Regional

"Boca do Sertão" conta histórias de Piratininga

Rita de Cássia Cornélio
| Tempo de leitura: 9 min

O livro “Boca do Sertão - A História de Piratininga na Marcha do Café” escrito por Luis Paulo Cesari Domingues registra fatos históricos, pitorescos e lendas que figuraram na vida daqueles que viveram no pequeno povoado dos “Inocentes”. O trabalho foi contemplado pelo Programa de Incentivo à Cultura e patrocinado pela Duratex. “Há cinco anos eu faço a pesquisa histórica e anoto depoimentos de antigos moradores. Eu fazia trilha de bicicleta e fui conhecendo as propriedades rurais. Pesquisei também a história da cidade. Inscrevi no programa e fui contemplado. Fomos buscar um patrocinador que terá desconto em impostos.” 

 

A obra de pouco mais de 150 páginas, ilustrada com fotos de Calil Neto, pode ser a primeira de uma série, comenta o jornalista. 

 

“No início do século XX, ‘Boca do Sertão’ era a última estação ferroviária da linha, independente da empresa. Era o lugar para onde iam as pessoas que queriam enriquecer. Imigrantes, fazendeiros e colonos procuravam essas localidades onde se pagavam melhor. Eram lavouras de café que estavam abrindo.” 

 

Domingues lembra que muitas cidades da região foram “Boca do Sertão”. “Quero fazer uma série. Estou trabalhando para isso. Fiz primeiro Piratininga porque sempre gostei de lá e tenho negócios na cidade. Tenho o Museu do Café e outros projetos. Quero fazer Agudos, São Manuel, Lençóis Paulista e Botucatu.” 

 

Ele pretende ainda dar um ‘start’ no turismo regional histórico e pedagógico. “Comecei com o Museu do Café e sei que tem muitos lugares onde é possível desenvolver pontos turísticos. Alguns estão desativados. Ninguém conhece, nem mesmo quem mora lá. É um trabalho de médio a longo prazo.”

LINHAS REGISTRADAS:
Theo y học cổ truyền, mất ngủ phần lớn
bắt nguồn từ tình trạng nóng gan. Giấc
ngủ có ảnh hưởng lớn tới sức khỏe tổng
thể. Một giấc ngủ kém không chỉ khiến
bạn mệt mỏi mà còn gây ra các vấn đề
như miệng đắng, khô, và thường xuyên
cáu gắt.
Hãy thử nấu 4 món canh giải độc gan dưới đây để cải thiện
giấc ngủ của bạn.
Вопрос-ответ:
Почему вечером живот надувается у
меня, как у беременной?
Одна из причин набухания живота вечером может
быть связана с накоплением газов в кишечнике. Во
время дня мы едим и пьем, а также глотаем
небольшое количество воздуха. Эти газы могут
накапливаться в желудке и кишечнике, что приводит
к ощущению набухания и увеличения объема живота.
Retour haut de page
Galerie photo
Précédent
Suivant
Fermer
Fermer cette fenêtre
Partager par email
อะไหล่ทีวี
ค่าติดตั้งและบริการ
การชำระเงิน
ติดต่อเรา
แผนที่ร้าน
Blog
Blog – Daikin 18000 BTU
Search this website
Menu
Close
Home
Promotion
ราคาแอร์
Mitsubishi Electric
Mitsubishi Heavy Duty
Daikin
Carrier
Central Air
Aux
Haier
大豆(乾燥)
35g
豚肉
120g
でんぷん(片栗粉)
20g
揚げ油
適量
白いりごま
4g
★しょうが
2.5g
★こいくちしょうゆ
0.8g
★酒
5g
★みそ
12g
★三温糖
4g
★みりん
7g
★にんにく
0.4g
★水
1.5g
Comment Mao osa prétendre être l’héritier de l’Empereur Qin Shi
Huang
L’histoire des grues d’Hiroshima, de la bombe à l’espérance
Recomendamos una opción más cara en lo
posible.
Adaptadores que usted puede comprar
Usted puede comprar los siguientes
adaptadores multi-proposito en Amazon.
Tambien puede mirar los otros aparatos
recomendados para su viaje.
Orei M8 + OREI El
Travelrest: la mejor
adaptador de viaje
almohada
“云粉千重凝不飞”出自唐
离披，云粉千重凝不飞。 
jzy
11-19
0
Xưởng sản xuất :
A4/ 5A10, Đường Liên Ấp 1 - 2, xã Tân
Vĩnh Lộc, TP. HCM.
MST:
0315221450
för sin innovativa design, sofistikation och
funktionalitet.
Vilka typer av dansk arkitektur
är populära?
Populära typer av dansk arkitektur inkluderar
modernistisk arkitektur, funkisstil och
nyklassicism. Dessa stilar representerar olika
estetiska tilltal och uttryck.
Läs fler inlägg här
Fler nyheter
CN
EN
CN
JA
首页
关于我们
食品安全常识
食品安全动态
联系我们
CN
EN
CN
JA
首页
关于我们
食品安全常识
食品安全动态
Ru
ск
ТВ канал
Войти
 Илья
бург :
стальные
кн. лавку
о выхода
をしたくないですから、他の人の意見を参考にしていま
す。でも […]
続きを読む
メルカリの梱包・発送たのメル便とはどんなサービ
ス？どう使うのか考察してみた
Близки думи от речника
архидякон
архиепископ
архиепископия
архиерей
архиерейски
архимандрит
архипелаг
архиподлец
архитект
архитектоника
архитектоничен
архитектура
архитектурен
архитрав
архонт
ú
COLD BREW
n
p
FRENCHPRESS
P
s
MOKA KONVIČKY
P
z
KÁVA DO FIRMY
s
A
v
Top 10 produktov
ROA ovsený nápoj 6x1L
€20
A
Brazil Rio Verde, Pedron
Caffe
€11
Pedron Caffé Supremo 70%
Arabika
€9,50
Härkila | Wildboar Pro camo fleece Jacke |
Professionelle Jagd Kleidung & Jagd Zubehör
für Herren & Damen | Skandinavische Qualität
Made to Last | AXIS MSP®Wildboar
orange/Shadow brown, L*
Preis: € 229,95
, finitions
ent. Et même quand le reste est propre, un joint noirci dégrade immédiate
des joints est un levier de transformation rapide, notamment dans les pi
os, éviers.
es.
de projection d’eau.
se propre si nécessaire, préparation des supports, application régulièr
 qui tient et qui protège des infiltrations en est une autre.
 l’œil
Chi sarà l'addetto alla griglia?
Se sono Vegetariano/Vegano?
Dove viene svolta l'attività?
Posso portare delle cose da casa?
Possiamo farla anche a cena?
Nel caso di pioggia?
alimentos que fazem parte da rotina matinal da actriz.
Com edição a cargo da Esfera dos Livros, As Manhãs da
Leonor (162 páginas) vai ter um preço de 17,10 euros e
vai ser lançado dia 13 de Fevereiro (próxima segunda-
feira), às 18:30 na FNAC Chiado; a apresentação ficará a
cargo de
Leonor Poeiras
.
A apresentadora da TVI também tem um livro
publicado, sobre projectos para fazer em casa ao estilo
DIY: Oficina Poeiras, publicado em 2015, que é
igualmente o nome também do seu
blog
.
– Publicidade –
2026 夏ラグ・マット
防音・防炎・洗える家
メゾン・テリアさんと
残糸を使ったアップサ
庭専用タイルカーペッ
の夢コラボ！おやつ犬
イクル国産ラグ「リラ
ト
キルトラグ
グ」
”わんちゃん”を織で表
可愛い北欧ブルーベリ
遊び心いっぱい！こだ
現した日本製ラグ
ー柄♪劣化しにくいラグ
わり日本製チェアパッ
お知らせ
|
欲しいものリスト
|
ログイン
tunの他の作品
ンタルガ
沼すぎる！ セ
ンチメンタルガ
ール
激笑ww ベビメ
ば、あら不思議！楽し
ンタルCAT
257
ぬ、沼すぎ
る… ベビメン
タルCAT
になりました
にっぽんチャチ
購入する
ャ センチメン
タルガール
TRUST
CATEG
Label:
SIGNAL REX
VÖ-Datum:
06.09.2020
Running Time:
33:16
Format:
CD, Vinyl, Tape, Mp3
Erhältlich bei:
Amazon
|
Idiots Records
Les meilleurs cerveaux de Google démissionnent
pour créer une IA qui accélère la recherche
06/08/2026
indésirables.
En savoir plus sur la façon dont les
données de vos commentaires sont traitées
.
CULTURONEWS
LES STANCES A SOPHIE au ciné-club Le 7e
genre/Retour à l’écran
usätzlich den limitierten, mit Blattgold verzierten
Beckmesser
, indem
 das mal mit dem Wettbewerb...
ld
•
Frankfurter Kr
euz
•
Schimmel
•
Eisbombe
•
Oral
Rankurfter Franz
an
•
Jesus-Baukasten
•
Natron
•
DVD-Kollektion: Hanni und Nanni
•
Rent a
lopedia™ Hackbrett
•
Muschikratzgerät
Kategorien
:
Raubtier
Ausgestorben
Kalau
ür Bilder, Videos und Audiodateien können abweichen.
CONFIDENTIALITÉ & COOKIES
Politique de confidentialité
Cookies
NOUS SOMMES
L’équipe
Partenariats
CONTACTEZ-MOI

APLIQUE A LEITURA:
#1 Segundo a reportagem sobre o livro "Boca do Sertão", de quem são as fotos que ilustram a obra?
#2 Altere a reportagem sobre o livro "Boca do Sertão" no trecho que vai de "Rita de Cássia" até "comenta o jornalista.", substituindo "bicicleta" por "moto". Transcreva o trecho inteiro já modificado.
#3 Dê continuidade à reportagem sobre o livro "Boca do Sertão" a partir do ponto em que ela termina.
As linhas não guardam qualquer relação com a reportagem.

RESPOSTAS ESPERADAS:
#1 De Calil Neto.

#2
Rita de Cássia Cornélio
| Tempo de leitura: 9 min

O livro “Boca do Sertão - A História de Piratininga na Marcha do Café” escrito por Luis Paulo Cesari Domingues registra fatos históricos, pitorescos e lendas que figuraram na vida daqueles que viveram no pequeno povoado dos “Inocentes”. O trabalho foi contemplado pelo Programa de Incentivo à Cultura e patrocinado pela Duratex. “Há cinco anos eu faço a pesquisa histórica e anoto depoimentos de antigos moradores. Eu fazia trilha de moto e fui conhecendo as propriedades rurais. Pesquisei também a história da cidade. Inscrevi no programa e fui contemplado. Fomos buscar um patrocinador que terá desconto em impostos.” 

 

A obra de pouco mais de 150 páginas, ilustrada com fotos de Calil Neto, pode ser a primeira de uma série, comenta o jornalista.

#3
 

Na opinião dele, o livro pode despertar os interessados em ajudar. “Precisa de estrutura. Tem povoados, vilas, fazendas antigas com igrejas belíssimas, abandonadas. Estamos começando a estudar um roteiro que sai do Museu do Café e vai para alguns desses lugares. Eu não tenho capital para investir. O certo é que a região tem potencial para isso.” 

 

A obra é um ‘passeio’ por vários fatos históricos e ainda privilegia alguns antigos moradores que estão vivos e lembram de fatos que muitos dos atuais habitantes nem sabem.

 

Cidade foi marcada pela vida camponesa

 

Piratininga significa peixe a secar em tupi-guarani. O nome não foi escolhido pelo significado, mas sim porque Adolfo Pinto queria homenagear a cidade de São Paulo, entendendo que a nova localidade apresentaria um desenvolvimento fora do comum, por ser “Boca do Sertão”, ponta da linha da ferrovia e centro abastecedor de uma enorme área que passaria a produzir café. Foi ele quem concebeu o desenho urbano triangular, formado pelas ruas principais do Centro da cidade - para reproduzir parte do Centro de São Paulo - e quem criou o abecedário das estações da Companhia Paulista. 

 

O município de Piratininga tem sua história marcada de maneira profunda pela abundante zona rural e pela vida camponesa. O amplo território manteve até os tempos atuais extensas áreas recheadas de belezas naturais e raridades arquitetônicas antigas, muitas delas do início do século XX. Edifícios escondidos no meio do sertão estão espalhados por todas as áreas rurais. Parte dessas construções adormece no meio das matas, dos pastos e das plantações, e outras encontram-se ainda habitadas por agricultores e pecuaristas. 

 

No passado, o município foi ainda maior, conta o livro. Em 1921, com uma população total de 30 mil espalhada por sua sede, colônias de fazendas e povoações, compreendida também os atuais municípios de Cabrália Paulista, Duartina, Lucianópolis e Gália.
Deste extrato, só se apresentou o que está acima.